Perguntas a responder:
- a) Reproduza o texto sobre o início no Hospital Márcio Cunha entre "Aqui quem vos" e "universo em construção.", inclusive, trocando "história" por "narrativa".
- b) Na última frase do texto sobre o início no Hospital Márcio Cunha, quais são todos os elementos que caracterizam o início de trabalho?
- c) Dê continuidade ao relato de Mulambo sobre o início no Hospital Márcio Cunha, a partir da última frase apresentada.

Texto fornecido:

____________

O início

Aqui quem vos fala é Mulambo, o Pirilampo do Sertão! Esse ano o desafio se fez forjado no Aço do Vale, no Hospital Márcio Cunha em Ipatinga. A seguir, contarei uma história sobre uma relação que vivi aqui nos primeiros dias com um paciente. Creio eu que essa história simbolize o significado do início de trabalho em um novo hospital, em outra cidade, com novos parceiros e um universo em construção.

____________

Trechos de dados

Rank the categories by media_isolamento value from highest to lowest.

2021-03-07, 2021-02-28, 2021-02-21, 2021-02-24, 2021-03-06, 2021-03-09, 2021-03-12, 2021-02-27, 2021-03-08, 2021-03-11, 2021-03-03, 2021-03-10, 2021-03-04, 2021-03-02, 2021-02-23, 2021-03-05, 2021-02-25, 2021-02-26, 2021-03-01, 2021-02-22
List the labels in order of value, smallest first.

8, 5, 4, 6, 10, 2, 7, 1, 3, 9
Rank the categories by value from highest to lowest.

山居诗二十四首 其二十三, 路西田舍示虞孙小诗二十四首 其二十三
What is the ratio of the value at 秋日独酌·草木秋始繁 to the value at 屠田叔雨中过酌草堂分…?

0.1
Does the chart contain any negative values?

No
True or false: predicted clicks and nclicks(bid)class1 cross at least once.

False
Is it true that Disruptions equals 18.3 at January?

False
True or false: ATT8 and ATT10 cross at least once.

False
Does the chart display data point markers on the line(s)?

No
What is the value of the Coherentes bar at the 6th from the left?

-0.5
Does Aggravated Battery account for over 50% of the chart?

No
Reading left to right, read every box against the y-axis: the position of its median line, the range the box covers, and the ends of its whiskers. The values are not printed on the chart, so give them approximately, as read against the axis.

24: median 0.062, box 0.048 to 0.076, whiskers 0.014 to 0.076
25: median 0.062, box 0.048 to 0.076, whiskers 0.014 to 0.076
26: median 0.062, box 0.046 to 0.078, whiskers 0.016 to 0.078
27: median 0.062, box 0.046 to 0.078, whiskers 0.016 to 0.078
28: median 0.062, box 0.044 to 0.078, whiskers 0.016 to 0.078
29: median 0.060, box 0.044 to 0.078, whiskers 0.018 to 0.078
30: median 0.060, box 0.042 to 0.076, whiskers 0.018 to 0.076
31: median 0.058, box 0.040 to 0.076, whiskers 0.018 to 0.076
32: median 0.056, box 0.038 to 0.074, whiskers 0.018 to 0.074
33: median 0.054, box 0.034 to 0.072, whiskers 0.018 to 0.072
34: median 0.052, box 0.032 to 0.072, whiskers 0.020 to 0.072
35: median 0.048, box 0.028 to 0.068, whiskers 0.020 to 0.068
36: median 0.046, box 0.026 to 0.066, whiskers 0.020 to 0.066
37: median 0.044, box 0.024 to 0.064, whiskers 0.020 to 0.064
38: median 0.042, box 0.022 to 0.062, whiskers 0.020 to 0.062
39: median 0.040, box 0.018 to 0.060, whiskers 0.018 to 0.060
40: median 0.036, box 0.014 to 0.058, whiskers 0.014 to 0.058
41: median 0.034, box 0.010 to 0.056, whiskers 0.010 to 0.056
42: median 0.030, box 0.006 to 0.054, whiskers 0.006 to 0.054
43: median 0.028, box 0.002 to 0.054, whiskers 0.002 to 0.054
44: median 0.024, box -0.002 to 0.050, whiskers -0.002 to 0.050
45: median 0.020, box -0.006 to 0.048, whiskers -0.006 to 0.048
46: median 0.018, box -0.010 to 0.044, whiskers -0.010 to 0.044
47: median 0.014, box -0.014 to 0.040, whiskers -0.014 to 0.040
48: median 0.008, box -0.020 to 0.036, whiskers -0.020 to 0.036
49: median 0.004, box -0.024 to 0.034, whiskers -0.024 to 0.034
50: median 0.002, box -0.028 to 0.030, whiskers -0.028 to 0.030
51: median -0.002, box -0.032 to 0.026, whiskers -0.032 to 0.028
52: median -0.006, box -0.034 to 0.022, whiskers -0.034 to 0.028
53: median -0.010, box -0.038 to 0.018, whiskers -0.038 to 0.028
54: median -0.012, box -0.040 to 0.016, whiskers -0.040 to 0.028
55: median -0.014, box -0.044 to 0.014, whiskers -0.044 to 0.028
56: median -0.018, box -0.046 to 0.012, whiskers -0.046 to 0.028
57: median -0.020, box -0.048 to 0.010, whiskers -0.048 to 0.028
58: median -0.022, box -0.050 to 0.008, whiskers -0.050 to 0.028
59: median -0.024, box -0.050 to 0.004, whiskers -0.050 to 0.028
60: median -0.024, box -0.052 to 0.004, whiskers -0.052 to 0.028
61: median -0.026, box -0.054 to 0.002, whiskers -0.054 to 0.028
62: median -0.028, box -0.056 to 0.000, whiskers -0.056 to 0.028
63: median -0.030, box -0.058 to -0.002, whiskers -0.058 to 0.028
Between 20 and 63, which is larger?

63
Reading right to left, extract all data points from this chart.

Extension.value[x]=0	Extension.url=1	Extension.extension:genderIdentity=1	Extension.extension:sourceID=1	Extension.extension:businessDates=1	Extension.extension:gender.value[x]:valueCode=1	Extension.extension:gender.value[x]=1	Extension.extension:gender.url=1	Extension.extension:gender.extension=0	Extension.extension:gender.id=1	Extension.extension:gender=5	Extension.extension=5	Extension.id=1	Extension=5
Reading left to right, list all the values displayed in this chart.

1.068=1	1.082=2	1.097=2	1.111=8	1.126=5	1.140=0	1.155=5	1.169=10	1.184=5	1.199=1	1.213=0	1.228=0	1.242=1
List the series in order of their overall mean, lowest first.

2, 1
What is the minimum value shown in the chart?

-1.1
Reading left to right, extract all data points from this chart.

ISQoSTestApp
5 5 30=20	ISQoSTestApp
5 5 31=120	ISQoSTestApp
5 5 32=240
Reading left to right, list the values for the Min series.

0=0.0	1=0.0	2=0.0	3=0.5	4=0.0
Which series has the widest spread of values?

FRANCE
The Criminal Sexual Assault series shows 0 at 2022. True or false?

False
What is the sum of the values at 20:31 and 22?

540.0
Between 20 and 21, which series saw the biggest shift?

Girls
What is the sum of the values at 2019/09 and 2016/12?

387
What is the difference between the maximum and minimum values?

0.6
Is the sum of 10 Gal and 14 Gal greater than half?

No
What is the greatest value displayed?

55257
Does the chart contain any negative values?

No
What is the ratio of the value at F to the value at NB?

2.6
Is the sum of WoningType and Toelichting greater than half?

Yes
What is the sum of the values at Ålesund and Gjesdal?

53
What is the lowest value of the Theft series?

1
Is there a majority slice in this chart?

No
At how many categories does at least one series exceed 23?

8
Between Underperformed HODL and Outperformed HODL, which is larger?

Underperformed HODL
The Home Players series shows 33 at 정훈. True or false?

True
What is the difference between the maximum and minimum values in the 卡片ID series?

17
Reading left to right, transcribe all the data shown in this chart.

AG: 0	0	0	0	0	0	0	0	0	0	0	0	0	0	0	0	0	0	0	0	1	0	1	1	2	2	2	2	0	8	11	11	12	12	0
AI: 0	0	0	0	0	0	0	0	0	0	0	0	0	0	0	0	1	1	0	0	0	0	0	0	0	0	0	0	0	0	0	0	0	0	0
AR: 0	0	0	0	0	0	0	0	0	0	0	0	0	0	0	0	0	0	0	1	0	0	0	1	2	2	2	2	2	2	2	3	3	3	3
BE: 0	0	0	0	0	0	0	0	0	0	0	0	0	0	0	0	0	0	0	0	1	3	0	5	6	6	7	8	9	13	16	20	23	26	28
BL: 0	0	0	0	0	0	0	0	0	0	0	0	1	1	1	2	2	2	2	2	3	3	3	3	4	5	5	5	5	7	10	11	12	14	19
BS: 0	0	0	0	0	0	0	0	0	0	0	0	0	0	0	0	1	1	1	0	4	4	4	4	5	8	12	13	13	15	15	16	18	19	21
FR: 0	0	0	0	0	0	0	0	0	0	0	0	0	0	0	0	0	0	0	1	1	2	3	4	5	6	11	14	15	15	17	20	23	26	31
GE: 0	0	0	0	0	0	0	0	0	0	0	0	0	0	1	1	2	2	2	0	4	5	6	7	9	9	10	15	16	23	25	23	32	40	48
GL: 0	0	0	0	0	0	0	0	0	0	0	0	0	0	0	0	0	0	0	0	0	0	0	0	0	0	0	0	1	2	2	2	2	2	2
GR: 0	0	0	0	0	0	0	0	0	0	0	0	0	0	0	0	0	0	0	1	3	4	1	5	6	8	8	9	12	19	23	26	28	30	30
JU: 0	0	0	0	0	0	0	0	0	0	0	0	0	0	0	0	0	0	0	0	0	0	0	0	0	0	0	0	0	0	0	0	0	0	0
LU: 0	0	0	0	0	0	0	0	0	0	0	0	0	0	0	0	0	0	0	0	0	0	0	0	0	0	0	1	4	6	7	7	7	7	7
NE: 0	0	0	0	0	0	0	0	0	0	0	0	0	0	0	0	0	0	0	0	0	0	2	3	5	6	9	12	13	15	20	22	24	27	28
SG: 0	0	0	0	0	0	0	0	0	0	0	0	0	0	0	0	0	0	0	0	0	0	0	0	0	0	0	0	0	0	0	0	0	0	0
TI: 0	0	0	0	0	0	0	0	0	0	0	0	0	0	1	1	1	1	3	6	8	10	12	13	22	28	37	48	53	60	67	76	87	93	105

____________

Respostas dos exercícios:
- a)
Aqui quem vos fala é Mulambo, o Pirilampo do Sertão! Esse ano o desafio se fez forjado no Aço do Vale, no Hospital Márcio Cunha em Ipatinga. A seguir, contarei uma narrativa sobre uma relação que vivi aqui nos primeiros dias com um paciente. Creio eu que essa narrativa simbolize o significado do início de trabalho em um novo hospital, em outra cidade, com novos parceiros e um universo em construção.

- b) Um novo hospital, outra cidade, novos parceiros e um universo em construção.

- c)
Chegamos! Eu e Dra. Luba, uma descida de carro para a Unidade II do Hospital, onde fica a Oncologia Pediátrica, e no volante Enoc, sim esse é o nome do simpático motorista que nos leva. Tímido até então, ele segue calado, só escutando as baboseiras da Dra. Luba com a Mariana, a moça da comunicação que nos guia nesses primeiros dias de trabalho. As duas conversam nesse breve percurso uma odisseia inteira, e Emoc segue escutando e eu palpitando. Meu peito segue o mesmo ritmo, palpitando uma mistura de euforia com suspense do “novo”. Que bom é poder viver ainda essa eterna sensação do “novo”, pela qual mesmo depois de sete anos, mais de 500 visitas em diferentes hospitais, ainda sou tomado, “domado”, encantado. Descemos e caminhamos a passos sim, passos não em direção ao destino inicial, a onco.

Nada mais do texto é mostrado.